ABOUT THIS EXERCISE.
Write out exactly the lines from the start of the entries through the one that contains "Hermetic principles that", including both.

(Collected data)
☆ ☆ ☆ ☆

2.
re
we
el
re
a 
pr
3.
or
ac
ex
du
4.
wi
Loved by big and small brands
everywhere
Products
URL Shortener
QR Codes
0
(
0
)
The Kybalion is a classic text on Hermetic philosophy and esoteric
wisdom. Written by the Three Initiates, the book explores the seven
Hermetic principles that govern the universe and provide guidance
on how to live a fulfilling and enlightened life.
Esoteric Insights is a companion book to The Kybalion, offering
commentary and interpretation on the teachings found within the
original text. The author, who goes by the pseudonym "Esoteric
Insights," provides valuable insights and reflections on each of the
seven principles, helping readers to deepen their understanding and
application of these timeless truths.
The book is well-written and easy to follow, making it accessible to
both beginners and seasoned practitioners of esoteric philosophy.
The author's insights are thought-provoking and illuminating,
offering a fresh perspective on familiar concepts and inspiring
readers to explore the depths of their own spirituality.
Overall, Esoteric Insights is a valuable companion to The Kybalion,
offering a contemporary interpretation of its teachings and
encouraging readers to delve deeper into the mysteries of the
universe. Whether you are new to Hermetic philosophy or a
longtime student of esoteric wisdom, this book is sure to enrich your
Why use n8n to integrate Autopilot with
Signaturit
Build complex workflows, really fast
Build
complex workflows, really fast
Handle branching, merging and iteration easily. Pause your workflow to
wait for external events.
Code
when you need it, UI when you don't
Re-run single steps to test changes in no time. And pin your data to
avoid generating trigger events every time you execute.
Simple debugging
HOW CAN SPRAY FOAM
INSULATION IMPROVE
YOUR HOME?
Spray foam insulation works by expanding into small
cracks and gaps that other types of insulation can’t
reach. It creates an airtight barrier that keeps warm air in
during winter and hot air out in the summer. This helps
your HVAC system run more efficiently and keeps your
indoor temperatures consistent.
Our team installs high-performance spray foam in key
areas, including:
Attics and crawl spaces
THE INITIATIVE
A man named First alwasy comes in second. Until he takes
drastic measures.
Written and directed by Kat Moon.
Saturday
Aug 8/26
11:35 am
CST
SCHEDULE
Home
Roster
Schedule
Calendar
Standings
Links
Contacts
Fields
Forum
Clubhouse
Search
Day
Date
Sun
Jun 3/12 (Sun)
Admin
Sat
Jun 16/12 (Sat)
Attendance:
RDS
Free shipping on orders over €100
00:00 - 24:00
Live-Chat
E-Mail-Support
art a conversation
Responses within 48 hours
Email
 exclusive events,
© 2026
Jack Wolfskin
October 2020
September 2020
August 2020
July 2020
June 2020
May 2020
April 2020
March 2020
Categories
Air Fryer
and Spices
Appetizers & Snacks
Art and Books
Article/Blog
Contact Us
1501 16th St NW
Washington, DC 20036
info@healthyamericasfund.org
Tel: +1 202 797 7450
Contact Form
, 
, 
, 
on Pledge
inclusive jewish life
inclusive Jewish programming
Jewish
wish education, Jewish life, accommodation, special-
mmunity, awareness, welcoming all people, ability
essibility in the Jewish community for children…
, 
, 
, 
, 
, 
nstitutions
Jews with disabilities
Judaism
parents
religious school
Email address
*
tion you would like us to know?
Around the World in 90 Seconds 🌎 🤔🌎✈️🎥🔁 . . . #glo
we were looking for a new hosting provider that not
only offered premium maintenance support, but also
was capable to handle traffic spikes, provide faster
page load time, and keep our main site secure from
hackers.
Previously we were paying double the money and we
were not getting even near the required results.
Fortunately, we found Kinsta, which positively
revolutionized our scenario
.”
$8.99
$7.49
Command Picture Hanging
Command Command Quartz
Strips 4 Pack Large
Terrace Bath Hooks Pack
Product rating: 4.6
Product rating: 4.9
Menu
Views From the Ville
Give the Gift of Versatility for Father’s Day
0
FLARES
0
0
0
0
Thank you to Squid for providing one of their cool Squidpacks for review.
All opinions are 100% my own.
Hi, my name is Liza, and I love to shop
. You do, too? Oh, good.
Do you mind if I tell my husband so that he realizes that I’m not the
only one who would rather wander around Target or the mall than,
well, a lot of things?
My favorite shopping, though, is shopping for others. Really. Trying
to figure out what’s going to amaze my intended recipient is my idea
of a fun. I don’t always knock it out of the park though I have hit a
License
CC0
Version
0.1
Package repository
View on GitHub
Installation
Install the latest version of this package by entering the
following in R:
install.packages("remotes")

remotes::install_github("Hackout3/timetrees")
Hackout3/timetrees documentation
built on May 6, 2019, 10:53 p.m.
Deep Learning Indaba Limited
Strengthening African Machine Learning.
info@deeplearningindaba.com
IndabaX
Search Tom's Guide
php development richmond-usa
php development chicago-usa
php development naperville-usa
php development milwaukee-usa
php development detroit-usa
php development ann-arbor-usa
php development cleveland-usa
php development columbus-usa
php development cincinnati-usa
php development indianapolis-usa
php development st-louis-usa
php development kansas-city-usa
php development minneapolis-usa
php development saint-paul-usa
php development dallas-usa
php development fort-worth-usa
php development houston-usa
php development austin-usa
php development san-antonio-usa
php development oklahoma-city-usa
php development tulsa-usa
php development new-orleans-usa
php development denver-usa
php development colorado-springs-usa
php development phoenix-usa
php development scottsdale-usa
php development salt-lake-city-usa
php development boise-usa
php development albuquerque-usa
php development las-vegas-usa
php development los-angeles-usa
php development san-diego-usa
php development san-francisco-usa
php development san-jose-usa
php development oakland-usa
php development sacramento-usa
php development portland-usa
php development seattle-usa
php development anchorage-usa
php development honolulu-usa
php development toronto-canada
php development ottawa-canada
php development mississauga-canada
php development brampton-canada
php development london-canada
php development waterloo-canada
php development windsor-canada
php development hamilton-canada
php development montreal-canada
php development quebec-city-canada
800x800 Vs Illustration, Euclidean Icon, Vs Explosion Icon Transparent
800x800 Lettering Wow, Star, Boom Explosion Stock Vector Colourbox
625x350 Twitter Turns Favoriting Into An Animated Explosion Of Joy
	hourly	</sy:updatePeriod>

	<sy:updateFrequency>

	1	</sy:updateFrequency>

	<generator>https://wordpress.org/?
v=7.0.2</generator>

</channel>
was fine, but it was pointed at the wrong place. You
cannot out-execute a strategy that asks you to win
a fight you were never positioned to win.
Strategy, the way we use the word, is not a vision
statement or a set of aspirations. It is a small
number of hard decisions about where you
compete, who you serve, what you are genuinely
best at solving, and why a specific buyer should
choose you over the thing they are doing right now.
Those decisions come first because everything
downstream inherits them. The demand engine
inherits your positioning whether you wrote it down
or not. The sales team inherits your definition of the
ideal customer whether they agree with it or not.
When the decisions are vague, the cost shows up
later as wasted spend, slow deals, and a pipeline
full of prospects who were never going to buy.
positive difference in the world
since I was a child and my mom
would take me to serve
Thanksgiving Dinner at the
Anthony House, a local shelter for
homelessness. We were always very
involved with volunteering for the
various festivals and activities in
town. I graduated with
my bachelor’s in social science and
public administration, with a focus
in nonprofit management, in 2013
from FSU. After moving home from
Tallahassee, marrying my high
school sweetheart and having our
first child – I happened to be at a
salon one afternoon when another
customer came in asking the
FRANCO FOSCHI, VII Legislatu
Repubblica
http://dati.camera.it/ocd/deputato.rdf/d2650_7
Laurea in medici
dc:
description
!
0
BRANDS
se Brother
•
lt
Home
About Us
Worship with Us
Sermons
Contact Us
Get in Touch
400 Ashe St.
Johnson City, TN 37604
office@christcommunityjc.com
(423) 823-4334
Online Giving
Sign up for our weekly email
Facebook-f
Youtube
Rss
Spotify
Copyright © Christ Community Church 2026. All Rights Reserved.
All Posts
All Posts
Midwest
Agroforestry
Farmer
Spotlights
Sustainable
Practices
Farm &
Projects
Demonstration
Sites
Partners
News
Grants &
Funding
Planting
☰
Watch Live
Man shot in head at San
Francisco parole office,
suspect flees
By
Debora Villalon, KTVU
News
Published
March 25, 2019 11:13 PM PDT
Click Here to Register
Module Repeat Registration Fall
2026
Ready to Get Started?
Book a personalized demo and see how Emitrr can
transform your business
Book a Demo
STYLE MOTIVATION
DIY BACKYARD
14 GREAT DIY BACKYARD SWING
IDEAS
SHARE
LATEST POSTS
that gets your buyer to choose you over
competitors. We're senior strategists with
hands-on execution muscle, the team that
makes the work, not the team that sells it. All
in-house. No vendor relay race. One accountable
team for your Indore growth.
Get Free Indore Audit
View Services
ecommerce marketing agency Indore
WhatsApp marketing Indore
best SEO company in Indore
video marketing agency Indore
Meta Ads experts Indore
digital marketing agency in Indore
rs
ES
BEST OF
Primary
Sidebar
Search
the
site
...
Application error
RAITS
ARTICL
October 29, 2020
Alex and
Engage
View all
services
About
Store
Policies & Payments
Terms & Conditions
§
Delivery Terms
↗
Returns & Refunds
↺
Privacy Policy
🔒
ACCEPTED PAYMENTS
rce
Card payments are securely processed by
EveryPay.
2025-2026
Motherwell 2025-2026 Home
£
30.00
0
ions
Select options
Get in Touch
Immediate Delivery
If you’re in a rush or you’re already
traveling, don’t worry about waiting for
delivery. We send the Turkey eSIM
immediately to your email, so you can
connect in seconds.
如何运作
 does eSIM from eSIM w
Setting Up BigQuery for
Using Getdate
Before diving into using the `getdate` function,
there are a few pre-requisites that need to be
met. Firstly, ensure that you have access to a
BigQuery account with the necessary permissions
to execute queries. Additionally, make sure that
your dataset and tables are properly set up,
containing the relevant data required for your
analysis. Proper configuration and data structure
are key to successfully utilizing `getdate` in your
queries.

☆ ☆ ☆ ☆

ANSWER BELOW.
2.
re
we
el
re
a 
pr
3.
or
ac
ex
du
4.
wi
Loved by big and small brands
everywhere
Products
URL Shortener
QR Codes
0
(
0
)
The Kybalion is a classic text on Hermetic philosophy and esoteric
wisdom. Written by the Three Initiates, the book explores the seven
Hermetic principles that govern the universe and provide guidance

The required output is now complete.